A person may "see" people, objects, or animals. Or they may see patterns of things. It is most commonly experienced by older people who have had severe loss of vision, including those with macular degeneration. The images are much more detailed and have more clarity than what a person with macular degeneration can normally see.
Here is what one subscriber to Macular Degeneration News wrote:
Thank you for the information about Charles Bonnet syndrome.
It happened to me, but because of you I was fully prepared.
Your Happy Subscriber,
This condition of visual hallucinations was identified by a Swiss philosopher named Charles Bonnet in 1760. His grandfather was almost blind, yet would state that he saw people, figures, buildings and birds which he knew were not there.

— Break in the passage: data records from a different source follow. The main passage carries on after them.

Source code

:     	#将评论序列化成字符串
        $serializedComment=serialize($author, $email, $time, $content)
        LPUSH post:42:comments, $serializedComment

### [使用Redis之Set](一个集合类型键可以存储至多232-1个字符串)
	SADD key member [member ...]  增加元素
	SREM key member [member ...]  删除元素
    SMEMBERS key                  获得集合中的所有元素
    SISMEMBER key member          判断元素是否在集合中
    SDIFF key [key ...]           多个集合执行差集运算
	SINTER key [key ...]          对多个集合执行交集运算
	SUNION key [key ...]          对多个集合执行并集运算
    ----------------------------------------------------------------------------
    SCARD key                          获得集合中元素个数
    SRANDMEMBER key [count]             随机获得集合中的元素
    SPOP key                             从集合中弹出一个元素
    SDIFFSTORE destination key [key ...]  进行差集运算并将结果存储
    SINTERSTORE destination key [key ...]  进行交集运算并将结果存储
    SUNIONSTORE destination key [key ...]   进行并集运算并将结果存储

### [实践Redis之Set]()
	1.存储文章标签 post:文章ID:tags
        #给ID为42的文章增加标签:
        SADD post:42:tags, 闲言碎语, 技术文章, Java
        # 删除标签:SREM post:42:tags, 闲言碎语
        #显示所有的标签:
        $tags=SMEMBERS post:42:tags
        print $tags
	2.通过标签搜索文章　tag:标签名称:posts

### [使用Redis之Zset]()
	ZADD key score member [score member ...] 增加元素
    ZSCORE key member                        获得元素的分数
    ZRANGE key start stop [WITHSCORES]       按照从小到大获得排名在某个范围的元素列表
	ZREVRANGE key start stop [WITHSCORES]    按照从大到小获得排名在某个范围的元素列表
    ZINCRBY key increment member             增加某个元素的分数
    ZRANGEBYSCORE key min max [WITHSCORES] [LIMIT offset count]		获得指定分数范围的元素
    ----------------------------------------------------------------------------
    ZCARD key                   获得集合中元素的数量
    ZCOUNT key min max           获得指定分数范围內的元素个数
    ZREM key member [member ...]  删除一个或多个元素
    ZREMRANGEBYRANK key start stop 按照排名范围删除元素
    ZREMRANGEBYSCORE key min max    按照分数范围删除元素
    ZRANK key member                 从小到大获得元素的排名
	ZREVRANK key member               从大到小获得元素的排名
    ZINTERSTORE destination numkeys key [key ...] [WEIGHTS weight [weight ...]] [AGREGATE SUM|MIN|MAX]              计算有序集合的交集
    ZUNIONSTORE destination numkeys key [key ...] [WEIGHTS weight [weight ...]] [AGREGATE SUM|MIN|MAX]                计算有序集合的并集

The images or visual hallucinations are the result of the brain's
reaction to severe vision loss. When the symptoms first start the images
often come frequently, maybe even several times a day, but eventually
they become less frequent and go away.
However, the symptoms of Charles Bonnet Syndrome are only visual - there are no voices or sounds associated with the images. Those who have this condition are able to distinguish what is real from what is not real even though the vision may fit into the environment, such as children riding their tricycles on my father-in-law's driveway.
Talk to your loved one who has macular degeneration about Charles Bonnet syndrome. Often those who experience these visions are scared and are afraid to mention them. The best treatment is knowledge and reassurance.
Here are some descriptions of visual images or hallucinations that may be experienced by those with AMD. They can:
√ be colored or black and white
√ be images of people, animals, buildings, plants or trees
√ be patterns such as mosaics or lines
√ occur suddenly
√ last a few seconds, a few minutes or a couple of hours
√ vary greatly with each individual lasting a couple of weeks or a couple of years
√ go into remission spontaneously
√ can be misdiagnosed as early dementia or psychosis
√ are experienced by those who have lost a lot of their vision due to macular degeneration, diabetic retinopathy, cataracts and glaucoma.
My father-in-law started seeing the images in the spring when he started sitting outside more frequently or when he was riding in the car.
The best and most important treatment is (that is if indeed the visual hallucinations are the result of lack of visual stimulation due to macular degeneration) is reassurance that this is not a mental disorder or early signs of dementia or Alzheimers.
It was a great relief to my in-laws to find out that this can be a normal symptom for those with macular degeneration.
My father-in-law found that by closing his eyes for a couple of seconds, by looking away from the images or by getting up from his lawn chair he could make them go away.
Some helpful tips that have worked for others are:
1) Make a change from your current activity or situation - turn on the light if it is off or turn off the light if it is on
2) Try blinking your eyes
3) Move - either away from the image or move closer to it
4) Increase lighting in the home
5) Stare at the vision or concentrate on words in a book or picture in a magazine
6) Reduce your isolation and increase your interpersonal contacts
Rarely is pharmacologic (drug) therapy prescribed for those who are greatly disturbed by the hallucinations.
Bring up the subject of Charles Bonnet Syndrome so that there is awareness even before symptoms appear. Help your loved ones realize that they should let others know if such visual hallucinations appear and to discuss it with their primary care physician or eye doctor.